De volgende dag, Werner had geen idee wat voor dag, en Ilse evenmin, kwamen ze in Långbanshyttan aan, een dorp dat je onmogelijk een dorp kon noemen, zelfs geen vlek. Een paar verspreide huizen, groen, en overal nog sporen van het gewroet waarmee de Zweed hier hebzuchtig de schitterende grondstof voor zijn rijkdom had gedolven. Ze vonden, zowaar, een huis waar ze konden slapen, een bed and breakfast, en aten er stokvis en gebakken aardappelen met de vrouw des huizes, die door haar man in de steek was gelaten en alleen een jongetje van een jaar of tien als gezelschap had.
Na het avondmaal wandelden ze, als gewoonlijk, nog wat rond in de wolkenloze avond en keken hoe de dreven hun grillige lijnen van voor hun voeten tot in de verste verten uitstrekten, niet te belopen, smaller en smaller, tot aan de Noordkaap, het land van de Samen, het verdwijnpunt in de eeuwigheid. Ja, dacht Werner, toen ze stilstonden om de overweldigende indruk van weidsheid tot zich toe te laten, ik ben bereid.
Het werd een korte, droomloze nacht.
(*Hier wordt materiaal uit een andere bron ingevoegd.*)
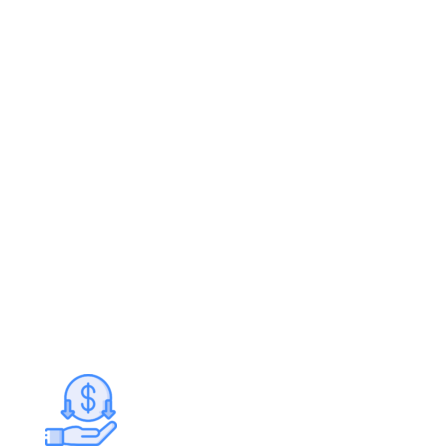
Project cost
Use our Cost Estimator technology to receive
real time market data for similar projects in
your area.
Doesn’t impact credit scores
Get your personalized loan offers within
minutes – fast financing with great rates and
terms.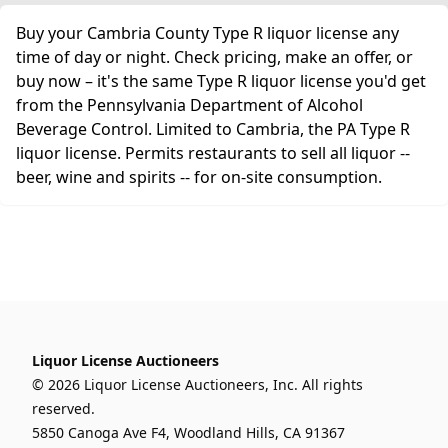
Buy your Cambria County Type R liquor license any
time of day or night. Check pricing, make an offer, or
buy now – it's the same Type R liquor license you'd get
from the Pennsylvania Department of Alcohol
Beverage Control. Limited to Cambria, the PA Type R
liquor license. Permits restaurants to sell all liquor --
beer, wine and spirits -- for on-site consumption.
Liquor License Auctioneers
© 2026 Liquor License Auctioneers, Inc. All rights
reserved.
5850 Canoga Ave F4, Woodland Hills, CA 91367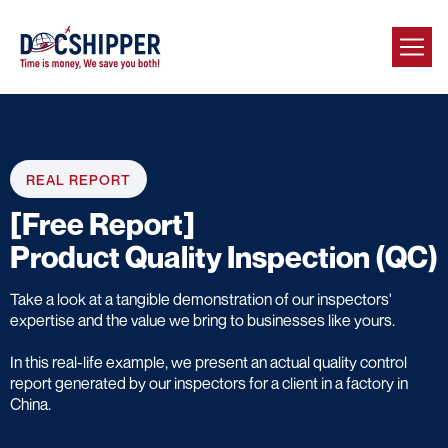
REAL REPORT
[Free Report]
Product Quality Inspection (QC)
Take a look at a tangible demonstration of our inspectors'
expertise and the value we bring to businesses like yours.
In this real-life example, we present an actual quality control
report generated by our inspectors for a client in a factory in
China.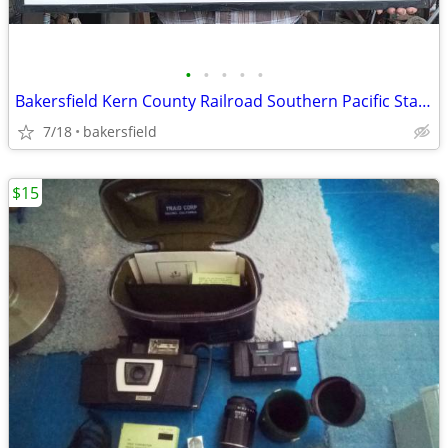
•
•
•
•
•
Bakersfield Kern County Railroad Southern Pacific Station Photo
7/18
bakersfield
$15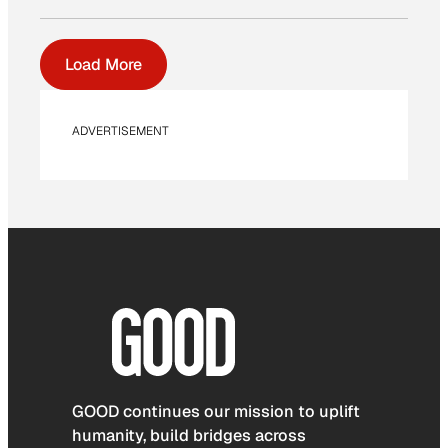
Load More
ADVERTISEMENT
GOOD continues our mission to uplift
humanity, build bridges across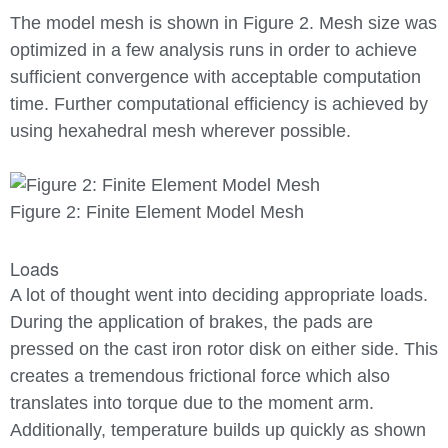
The model mesh is shown in Figure 2. Mesh size was
optimized in a few analysis runs in order to achieve
sufficient convergence with acceptable computation
time. Further computational efficiency is achieved by
using hexahedral mesh wherever possible.
Figure 2: Finite Element Model Mesh
Loads
A lot of thought went into deciding appropriate loads.
During the application of brakes, the pads are
pressed on the cast iron rotor disk on either side. This
creates a tremendous frictional force which also
translates into torque due to the moment arm.
Additionally, temperature builds up quickly as shown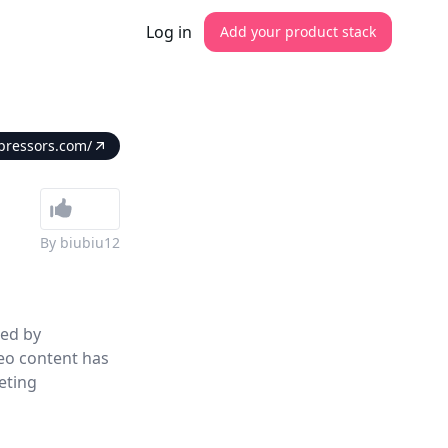
Log in
Add your product stack
pressors.com/
By
biubiu12
ed by
eo content has
eting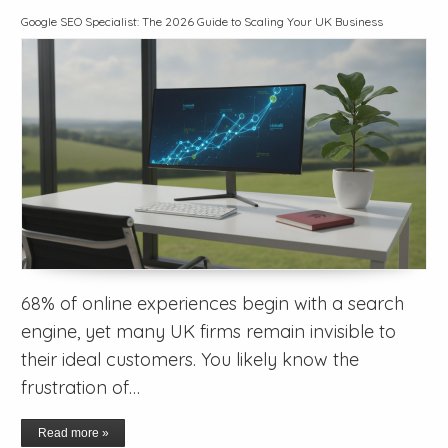
Google SEO Specialist: The 2026 Guide to Scaling Your UK Business
68% of online experiences begin with a search
engine, yet many UK firms remain invisible to
their ideal customers. You likely know the
frustration of…
Read more »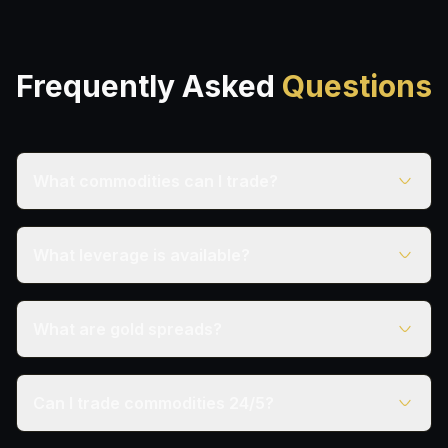
Frequently Asked
Questions
What commodities can I trade?
What leverage is available?
What are gold spreads?
Can I trade commodities 24/5?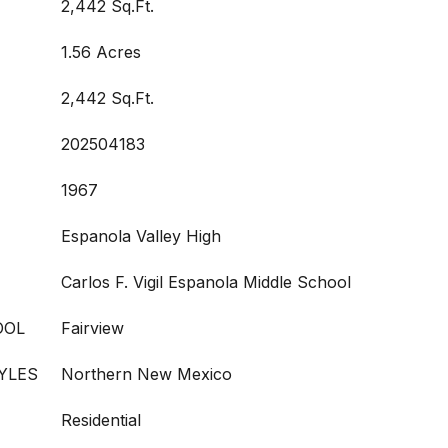
2,442 Sq.Ft.
1.56 Acres
2,442 Sq.Ft.
202504183
1967
Espanola Valley High
Carlos F. Vigil Espanola Middle School
OOL
Fairview
YLES
Northern New Mexico
Residential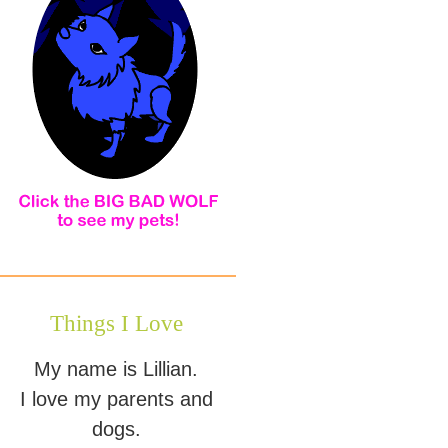
Things I Love
My name is Lillian.
I love my parents and
dogs.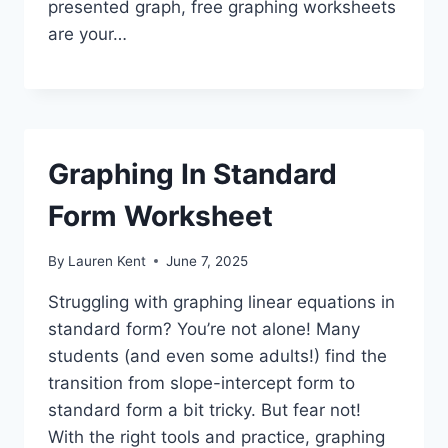
presented graph, free graphing worksheets
are your…
Graphing In Standard
Form Worksheet
By
Lauren Kent
June 7, 2025
Struggling with graphing linear equations in
standard form? You’re not alone! Many
students (and even some adults!) find the
transition from slope-intercept form to
standard form a bit tricky. But fear not!
With the right tools and practice, graphing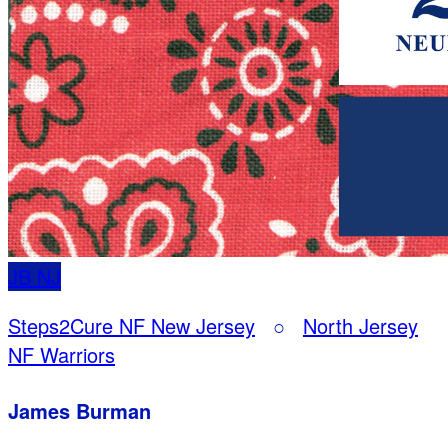
JB
NJ
Steps2Cure NF New Jersey
○
North Jersey
NF Warriors
James Burman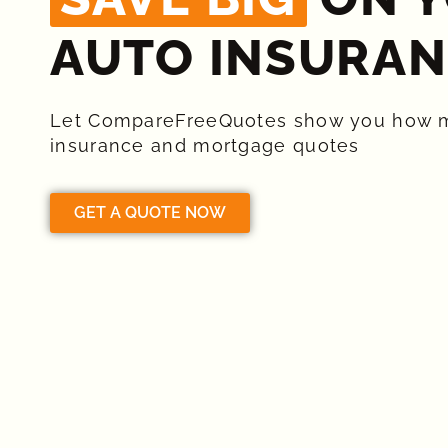
AUTO INSURAN
Let CompareFreeQuotes show you how 
insurance and mortgage quotes
GET A QUOTE NOW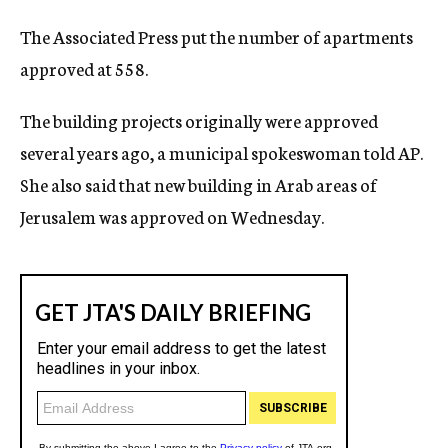
The Associated Press put the number of apartments
approved at 558.
The building projects originally were approved
several years ago, a municipal spokeswoman told AP.
She also said that new building in Arab areas of
Jerusalem was approved on Wednesday.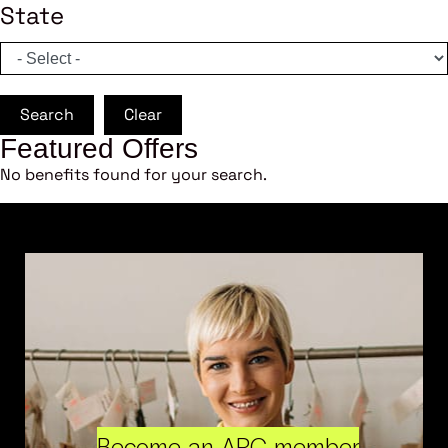
State
Search
Clear
Featured Offers
No benefits found for your search.
Become an ARC member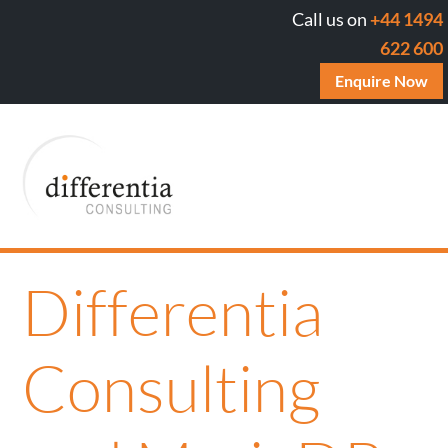
Call us on
+44 1494
622 600
Enquire Now
Differentia
Consulting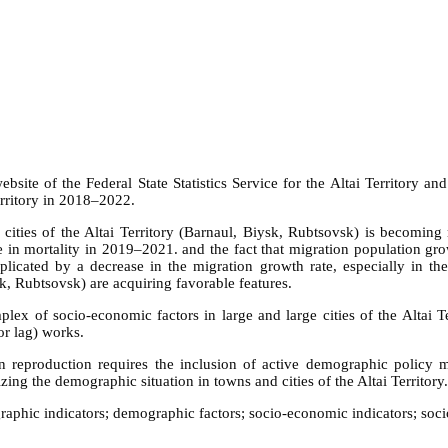
website of the Federal State Statistics Service for the Altai Territory 
erritory in 2018–2022.
 cities of the Altai Territory (Barnaul, Biysk, Rubtsovsk) is becoming
se in mortality in 2019–2021. and the fact that migration population growt
plicated by a decrease in the migration growth rate, especially in th
ysk, Rubtsovsk) are acquiring favorable features.
plex of socio-economic factors in large and large cities of the Altai 
or lag) works.
ion reproduction requires the inclusion of active demographic policy m
ing the demographic situation in towns and cities of the Altai Territory.
hic indicators; demographic factors; socio-economic indicators; socio-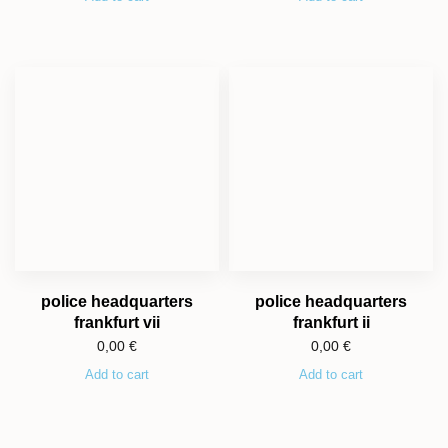
police headquarters
police headquarters
frankfurt vii
frankfurt ii
0,00
€
0,00
€
Add to cart
Add to cart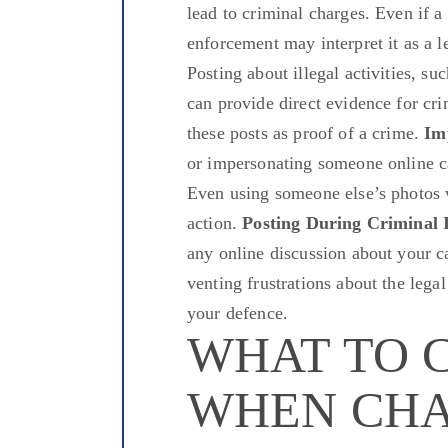
lead to criminal charges. Even if
enforcement may interpret it as a l
Posting about illegal activities, su
can provide direct evidence for cri
these posts as proof of a crime.
Im
or impersonating someone online can
Even using someone else’s photos 
action.
Posting During Criminal I
any online discussion about your c
venting frustrations about the lega
your defence.
WHAT TO 
WHEN CH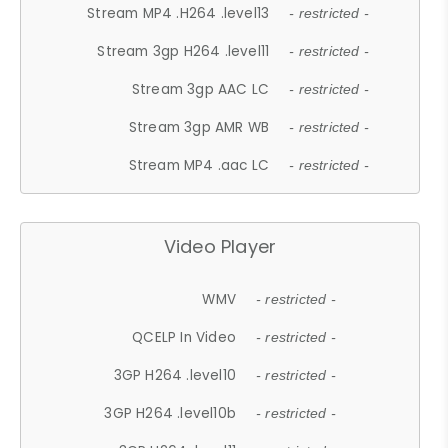
Stream MP4 .H264 .level13
- restricted -
Stream 3gp H264 .level11
- restricted -
Stream 3gp AAC LC
- restricted -
Stream 3gp AMR WB
- restricted -
Stream MP4 .aac LC
- restricted -
Video Player
WMV
- restricted -
QCELP In Video
- restricted -
3GP H264 .level10
- restricted -
3GP H264 .level10b
- restricted -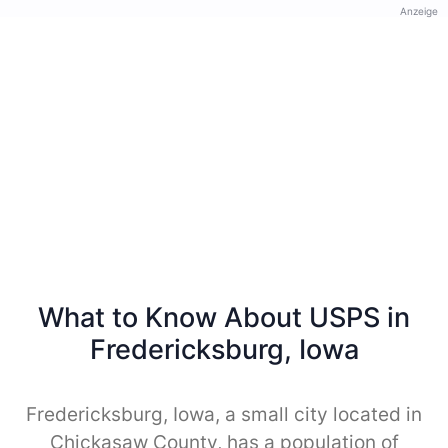
Anzeige
What to Know About USPS in
Fredericksburg, Iowa
Fredericksburg, Iowa, a small city located in
Chickasaw County, has a population of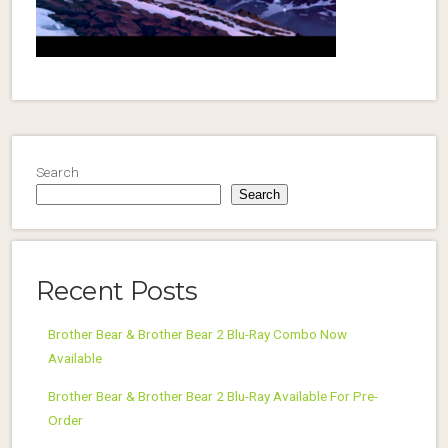
Search
Search
Recent Posts
Brother Bear & Brother Bear 2 Blu-Ray Combo Now
Available
Brother Bear & Brother Bear 2 Blu-Ray Available For Pre-
Order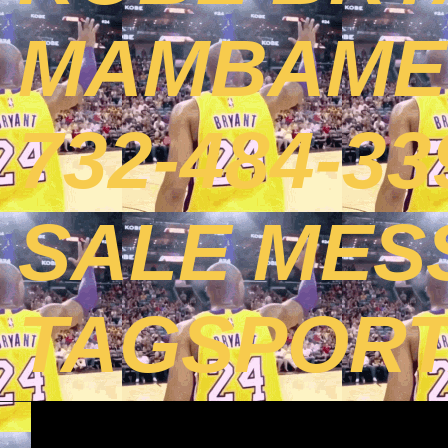
MAMBAMEN
732-484-3
SALE MES
TAGSPOR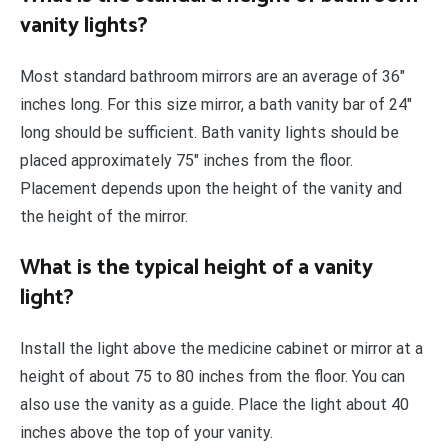
vanity lights?
Most standard bathroom mirrors are an average of 36″
inches long. For this size mirror, a bath vanity bar of 24″
long should be sufficient. Bath vanity lights should be
placed approximately 75″ inches from the floor.
Placement depends upon the height of the vanity and
the height of the mirror.
What is the typical height of a vanity
light?
Install the light above the medicine cabinet or mirror at a
height of about 75 to 80 inches from the floor. You can
also use the vanity as a guide. Place the light about 40
inches above the top of your vanity.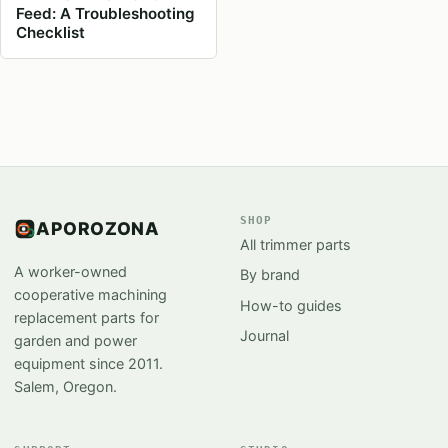
Feed: A Troubleshooting
Checklist
SHOP
APOROZONA
All trimmer parts
A worker-owned
By brand
cooperative machining
How-to guides
replacement parts for
Journal
garden and power
equipment since 2011.
Salem, Oregon.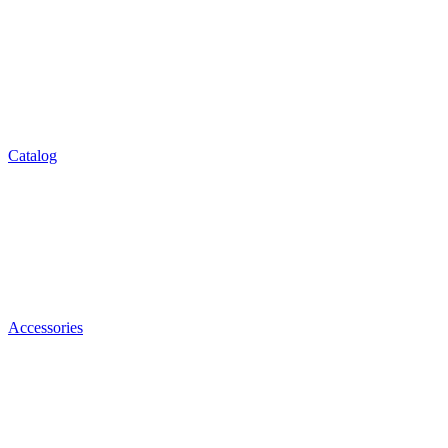
Catalog
Accessories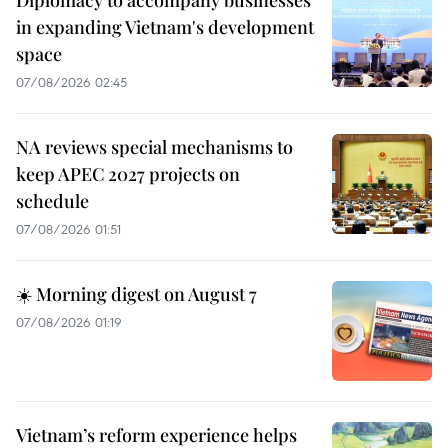
in expanding Vietnam's development
space
07/08/2026 02:45
NA reviews special mechanisms to
keep APEC 2027 projects on
schedule
07/08/2026 01:51
☀️ Morning digest on August 7
07/08/2026 01:19
Vietnam’s reform experience helps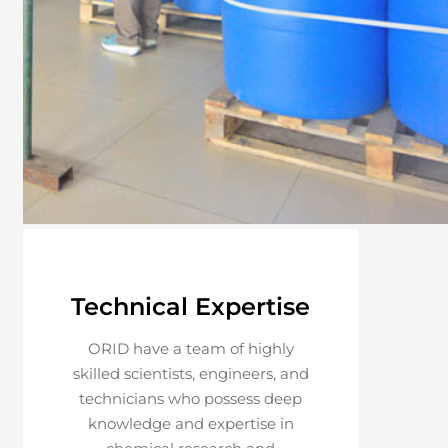
Technical Expertise
ORID have a team of highly
skilled scientists, engineers, and
technicians who possess deep
knowledge and expertise in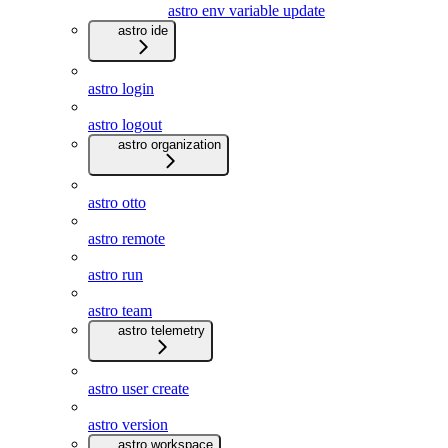
astro env variable update
astro ide
astro login
astro logout
astro organization
astro otto
astro remote
astro run
astro team
astro telemetry
astro user create
astro version
astro workspace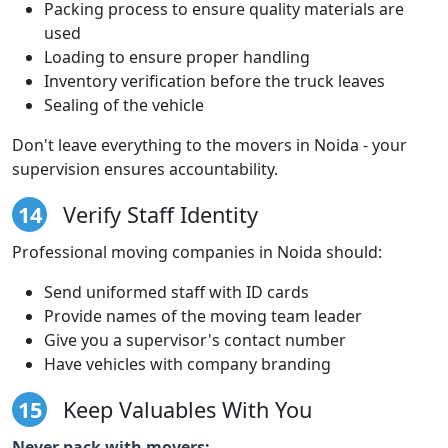
Packing process to ensure quality materials are
used
Loading to ensure proper handling
Inventory verification before the truck leaves
Sealing of the vehicle
Don't leave everything to the movers in Noida - your
supervision ensures accountability.
14
Verify Staff Identity
Professional moving companies in Noida should:
Send uniformed staff with ID cards
Provide names of the moving team leader
Give you a supervisor's contact number
Have vehicles with company branding
15
Keep Valuables With You
Never pack with movers: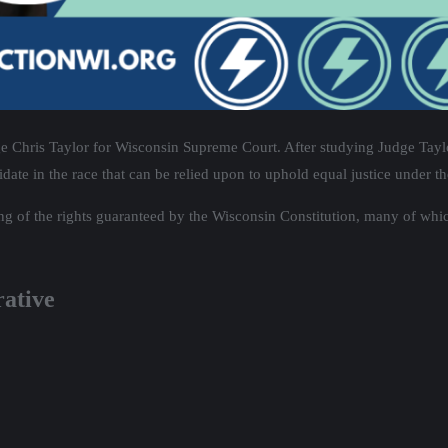
e Chris Taylor for Wisconsin Supreme Court. After studying Judge Taylor
date in the race that can be relied upon to uphold equal justice under th
g of the rights guaranteed by the Wisconsin Constitution, many of whic
rative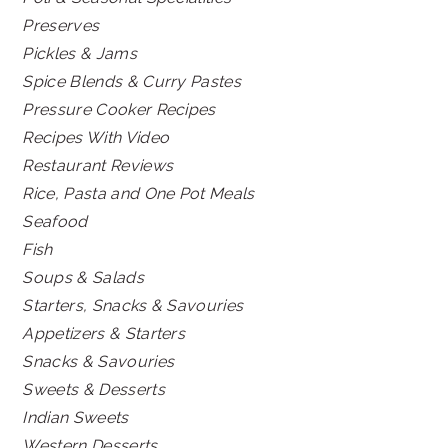
Preserves
Pickles & Jams
Spice Blends & Curry Pastes
Pressure Cooker Recipes
Recipes With Video
Restaurant Reviews
Rice, Pasta and One Pot Meals
Seafood
Fish
Soups & Salads
Starters, Snacks & Savouries
Appetizers & Starters
Snacks & Savouries
Sweets & Desserts
Indian Sweets
Western Desserts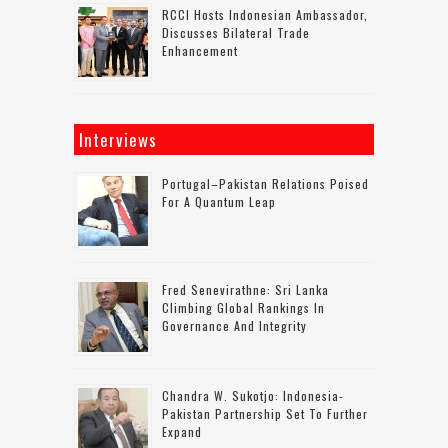
RCCI Hosts Indonesian Ambassador,
Discusses Bilateral Trade
Enhancement
Interviews
Portugal–Pakistan Relations Poised
For A Quantum Leap
Fred Senevirathne: Sri Lanka
Climbing Global Rankings In
Governance And Integrity
Chandra W. Sukotjo: Indonesia-
Pakistan Partnership Set To Further
Expand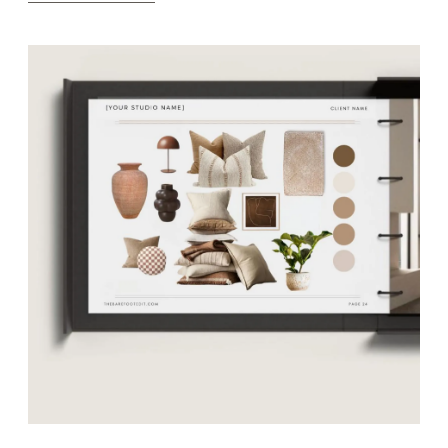
Brand Suites
Explore Templates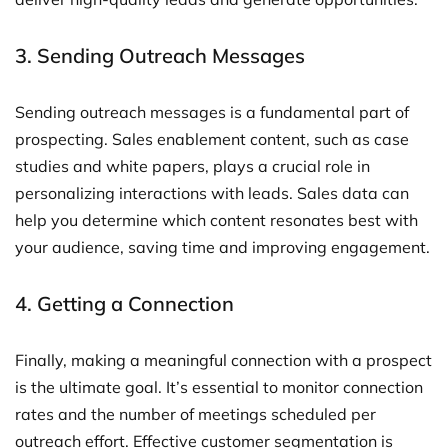
3. Sending Outreach Messages
Sending outreach messages is a fundamental part of
prospecting. Sales enablement content, such as case
studies and white papers, plays a crucial role in
personalizing interactions with leads. Sales data can
help you determine which content resonates best with
your audience, saving time and improving engagement.
4. Getting a Connection
Finally, making a meaningful connection with a prospect
is the ultimate goal. It’s essential to monitor connection
rates and the number of meetings scheduled per
outreach effort. Effective customer segmentation is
Al om zes uur sprong hij, langslaper die hij was, uit zijn bed. Vol verwachting, gespannen. Hij hoorde Ilse op zijn deur kloppen.
‘Werner,’ riep ze zachtjes.
‘Ik kom,’ antwoordde hij.
Ze ontbeten, zonder de vrouw en het kind die nog sliepen, gordden hun bergschoenen aan en liepen naar de weg die ze ’s avonds hadden verkend. Vandaar leidden tal van paden naar verlaten groeven.